__Required action__
Within the listing below, filter for "There" and copy every matching line.

__Data for analysis__
[Start of Attachment]
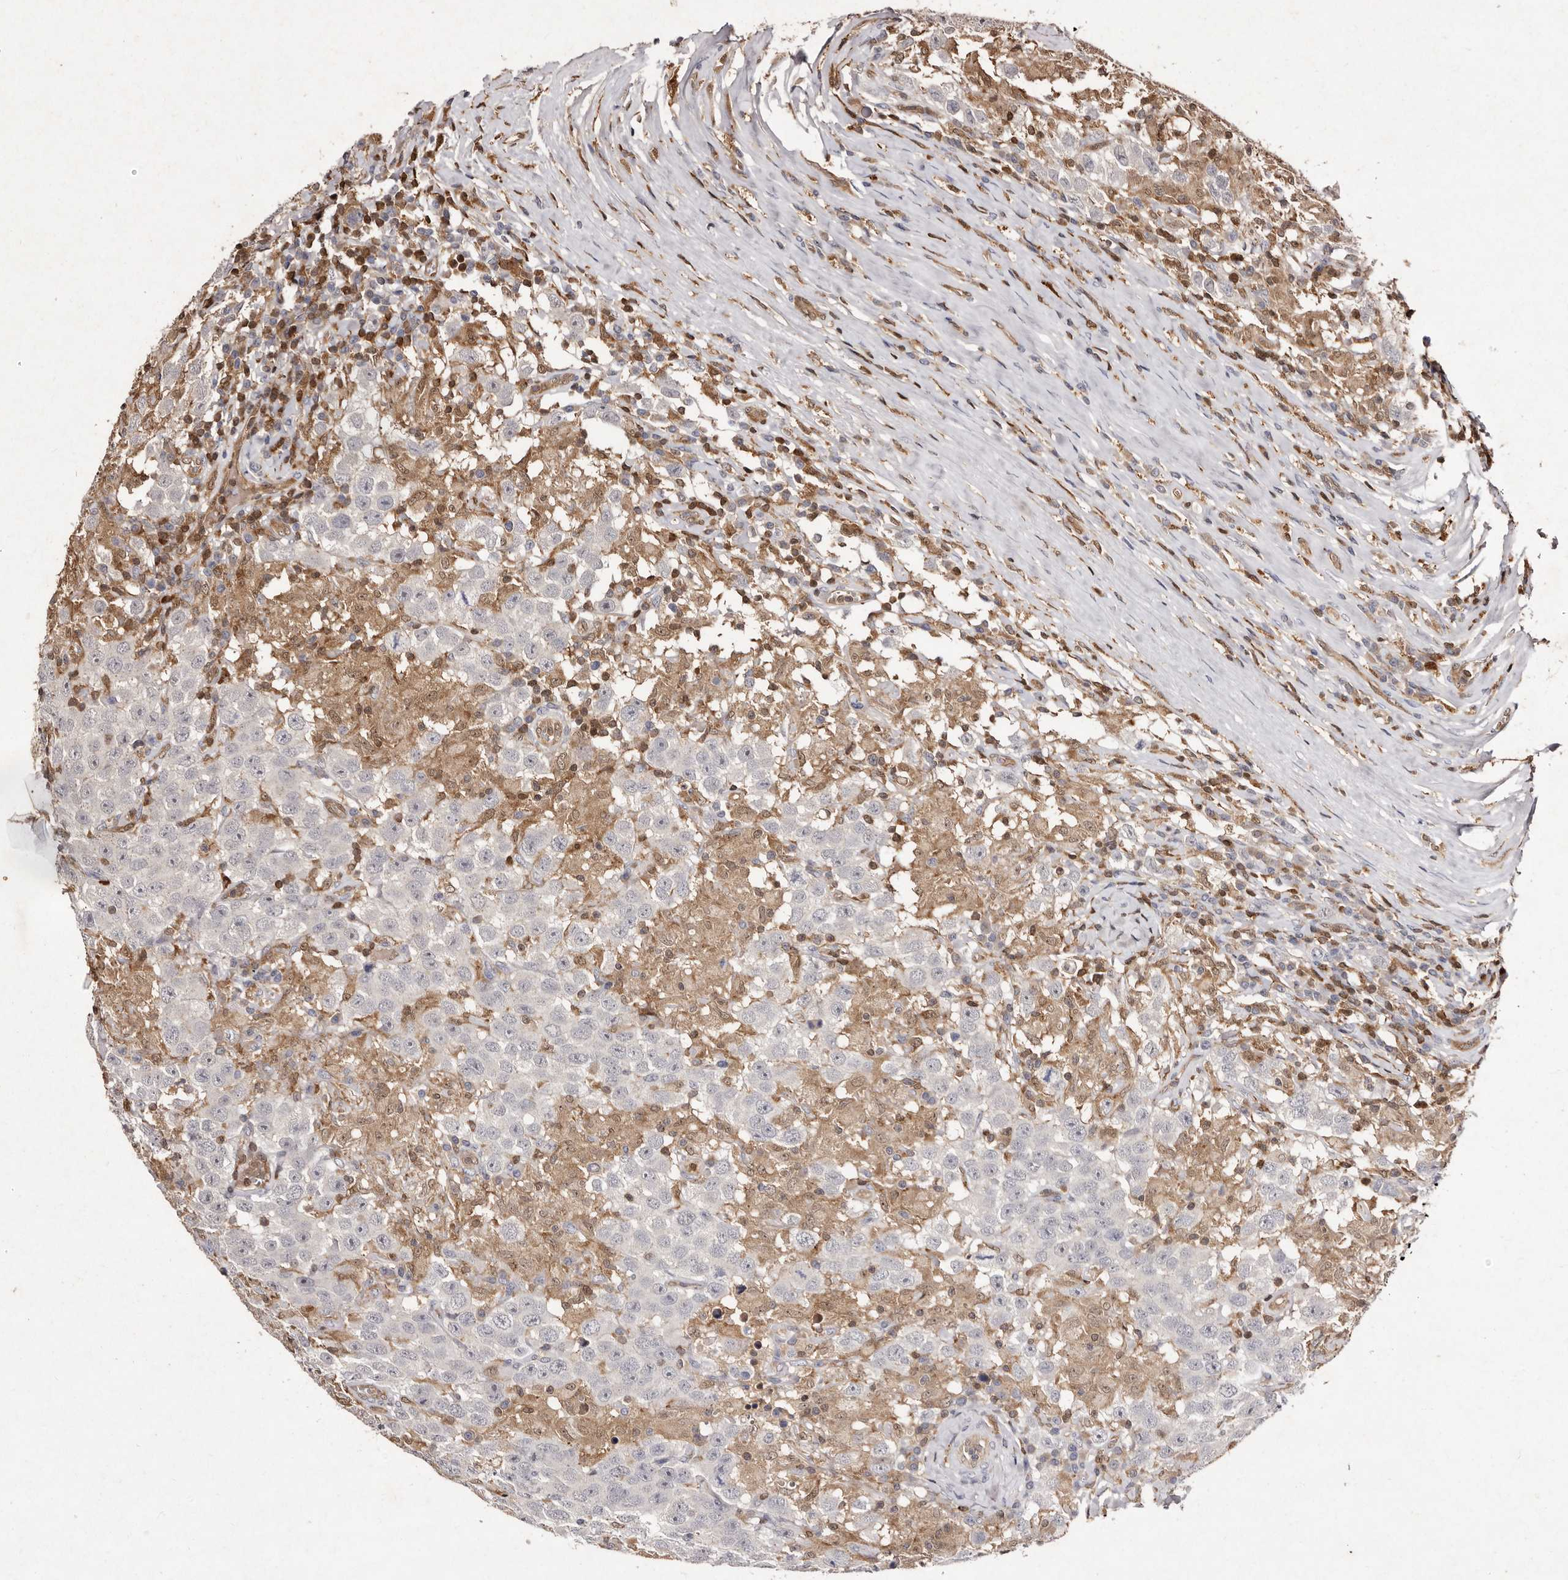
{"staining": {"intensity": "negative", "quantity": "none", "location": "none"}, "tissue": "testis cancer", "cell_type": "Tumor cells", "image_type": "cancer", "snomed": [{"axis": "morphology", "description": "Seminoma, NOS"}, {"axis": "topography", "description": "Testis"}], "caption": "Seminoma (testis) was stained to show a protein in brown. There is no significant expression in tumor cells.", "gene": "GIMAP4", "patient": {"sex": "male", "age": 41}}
[End of Attachment]
[Start of Attachment]
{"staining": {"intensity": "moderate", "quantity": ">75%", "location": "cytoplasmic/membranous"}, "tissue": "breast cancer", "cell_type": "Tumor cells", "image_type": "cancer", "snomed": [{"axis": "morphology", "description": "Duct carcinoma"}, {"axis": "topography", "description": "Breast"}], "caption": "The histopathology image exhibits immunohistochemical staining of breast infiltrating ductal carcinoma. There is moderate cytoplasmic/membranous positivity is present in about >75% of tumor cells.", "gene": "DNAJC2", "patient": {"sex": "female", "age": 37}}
[End of Attachment]
[Start of Attachment]
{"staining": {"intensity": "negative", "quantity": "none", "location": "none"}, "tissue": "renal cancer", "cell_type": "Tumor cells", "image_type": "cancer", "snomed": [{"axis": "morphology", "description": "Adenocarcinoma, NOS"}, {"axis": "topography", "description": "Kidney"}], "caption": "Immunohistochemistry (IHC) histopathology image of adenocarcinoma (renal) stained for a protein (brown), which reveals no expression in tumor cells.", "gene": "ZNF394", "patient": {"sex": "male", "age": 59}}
[End of Attachment]
__Answer to this problem__
{"staining": {"intensity": "negative", "quantity": "none", "location": "none"}, "tissue": "testis cancer", "cell_type": "Tumor cells", "image_type": "cancer", "snomed": [{"axis": "morphology", "description": "Seminoma, NOS"}, {"axis": "topography", "description": "Testis"}], "caption": "Seminoma (testis) was stained to show a protein in brown. There is no significant expression in tumor cells.", "gene": "GIMAP4", "patient": {"sex": "male", "age": 41}}
{"staining": {"intensity": "moderate", "quantity": ">75%", "location": "cytoplasmic/membranous"}, "tissue": "breast cancer", "cell_type": "Tumor cells", "image_type": "cancer", "snomed": [{"axis": "morphology", "description": "Duct carcinoma"}, {"axis": "topography", "description": "Breast"}], "caption": "The histopathology image exhibits immunohistochemical staining of breast infiltrating ductal carcinoma. There is moderate cytoplasmic/membranous positivity is present in about >75% of tumor cells.", "gene": "DNAJC2", "patient": {"sex": "female", "age": 37}}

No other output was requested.